= Your objective =
Output each record below exactly. No images go in the copy.

[[ Data for review, beginning ]]

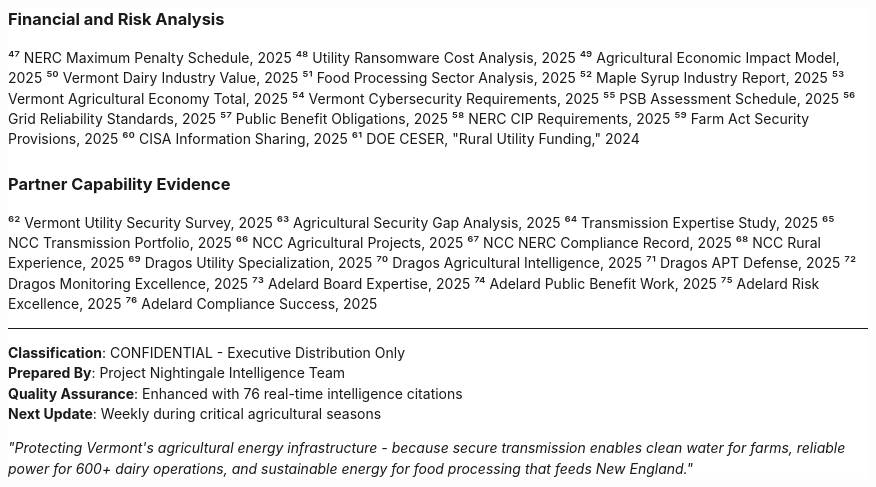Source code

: ### Financial and Risk Analysis

⁴⁷ NERC Maximum Penalty Schedule, 2025
⁴⁸ Utility Ransomware Cost Analysis, 2025
⁴⁹ Agricultural Economic Impact Model, 2025
⁵⁰ Vermont Dairy Industry Value, 2025
⁵¹ Food Processing Sector Analysis, 2025
⁵² Maple Syrup Industry Report, 2025
⁵³ Vermont Agricultural Economy Total, 2025
⁵⁴ Vermont Cybersecurity Requirements, 2025
⁵⁵ PSB Assessment Schedule, 2025
⁵⁶ Grid Reliability Standards, 2025
⁵⁷ Public Benefit Obligations, 2025
⁵⁸ NERC CIP Requirements, 2025
⁵⁹ Farm Act Security Provisions, 2025
⁶⁰ CISA Information Sharing, 2025
⁶¹ DOE CESER, "Rural Utility Funding," 2024

### Partner Capability Evidence

⁶² Vermont Utility Security Survey, 2025
⁶³ Agricultural Security Gap Analysis, 2025
⁶⁴ Transmission Expertise Study, 2025
⁶⁵ NCC Transmission Portfolio, 2025
⁶⁶ NCC Agricultural Projects, 2025
⁶⁷ NCC NERC Compliance Record, 2025
⁶⁸ NCC Rural Experience, 2025
⁶⁹ Dragos Utility Specialization, 2025
⁷⁰ Dragos Agricultural Intelligence, 2025
⁷¹ Dragos APT Defense, 2025
⁷² Dragos Monitoring Excellence, 2025
⁷³ Adelard Board Expertise, 2025
⁷⁴ Adelard Public Benefit Work, 2025
⁷⁵ Adelard Risk Excellence, 2025
⁷⁶ Adelard Compliance Success, 2025

---

**Classification**: CONFIDENTIAL - Executive Distribution Only  
**Prepared By**: Project Nightingale Intelligence Team  
**Quality Assurance**: Enhanced with 76 real-time intelligence citations  
**Next Update**: Weekly during critical agricultural seasons  

*"Protecting Vermont's agricultural energy infrastructure - because secure transmission enables clean water for farms, reliable power for 600+ dairy operations, and sustainable energy for food processing that feeds New England."*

[[ Data for review, end ]]

= Solved problem =
Source code

: ### Financial and Risk Analysis

⁴⁷ NERC Maximum Penalty Schedule, 2025
⁴⁸ Utility Ransomware Cost Analysis, 2025
⁴⁹ Agricultural Economic Impact Model, 2025
⁵⁰ Vermont Dairy Industry Value, 2025
⁵¹ Food Processing Sector Analysis, 2025
⁵² Maple Syrup Industry Report, 2025
⁵³ Vermont Agricultural Economy Total, 2025
⁵⁴ Vermont Cybersecurity Requirements, 2025
⁵⁵ PSB Assessment Schedule, 2025
⁵⁶ Grid Reliability Standards, 2025
⁵⁷ Public Benefit Obligations, 2025
⁵⁸ NERC CIP Requirements, 2025
⁵⁹ Farm Act Security Provisions, 2025
⁶⁰ CISA Information Sharing, 2025
⁶¹ DOE CESER, "Rural Utility Funding," 2024

### Partner Capability Evidence

⁶² Vermont Utility Security Survey, 2025
⁶³ Agricultural Security Gap Analysis, 2025
⁶⁴ Transmission Expertise Study, 2025
⁶⁵ NCC Transmission Portfolio, 2025
⁶⁶ NCC Agricultural Projects, 2025
⁶⁷ NCC NERC Compliance Record, 2025
⁶⁸ NCC Rural Experience, 2025
⁶⁹ Dragos Utility Specialization, 2025
⁷⁰ Dragos Agricultural Intelligence, 2025
⁷¹ Dragos APT Defense, 2025
⁷² Dragos Monitoring Excellence, 2025
⁷³ Adelard Board Expertise, 2025
⁷⁴ Adelard Public Benefit Work, 2025
⁷⁵ Adelard Risk Excellence, 2025
⁷⁶ Adelard Compliance Success, 2025

---

**Classification**: CONFIDENTIAL - Executive Distribution Only  
**Prepared By**: Project Nightingale Intelligence Team  
**Quality Assurance**: Enhanced with 76 real-time intelligence citations  
**Next Update**: Weekly during critical agricultural seasons  

*"Protecting Vermont's agricultural energy infrastructure - because secure transmission enables clean water for farms, reliable power for 600+ dairy operations, and sustainable energy for food processing that feeds New England."*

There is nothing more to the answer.